Por su parte, el licenciado David Núñez, de la Facultad de Ciencias Sociales de UNASA, explicó que la universidad ha acompañado el certamen desde sus inicios mediante la entrega de seis becas universitarias completas.
«El arte desarrolla el pensamiento crítico, la imaginación y la creatividad. Además, estas becas representan una oportunidad para el desarrollo personal y profesional de los jóvenes», señaló.
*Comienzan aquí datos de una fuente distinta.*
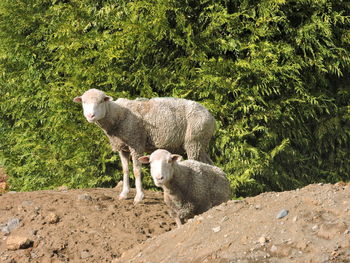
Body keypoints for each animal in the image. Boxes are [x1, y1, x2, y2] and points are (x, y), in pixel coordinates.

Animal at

El decano recordó que muchos de los beneficiarios de años anteriores ya se desempeñan como profesionales y hoy representan casos de éxito que inspiran a nuevas generaciones de estudiantes.
Ganadores
En la categoría de Cuento, el primer lugar fue para Andrea Fernanda Santamaría Olmos, estudiante del Instituto María Auxiliadora, con la obra Las semillas de la Ceiba.
El segundo lugar lo obtuvo Christian Rodolfo Ortega Cerritos, del Colegio Dominico Santo Tomás de Aquino, con el cuento Los herederos.
El tercer lugar fue compartido por Andrea Anelys Magaña Martínez, del Instituto Nacional Cornelio Azenón Sierra, con Renacer, y Pamela Rosmeri Aguilar Escalante, del Instituto Nacional Licenciado José Daniel Carías, autora de El despertar de la aurora boreal.
En Poesía, el primer lugar fue para Jonathan Arnulfo Rodríguez Ramos, del Complejo Educativo Manuel Monedero, con la obra Instante.
Una de las voces más emotivas de la jornada fue la de Andrea Fernanda Santamaría, quien recibió el máximo reconocimiento de la categoría de cuento.
«No duden de sí mismos, confíen en sus sueños y no tengan miedo, porque son capaces de lograr lo que se proponen», expresó al dirigirse a otros jóvenes.
Desde su creación, el certamen ha buscado que la literatura sea más que una competencia artística. Para sus organizadores, escribir representa una herramienta para desarrollar la creatividad, fortalecer el pensamiento crítico y abrir puertas hacia la educación superior.
Después de 26 años de trabajo conjunto, la iniciativa continúa demostrando que una historia o un poema pueden convertirse en el punto de partida para transformar el futuro de un estudiante.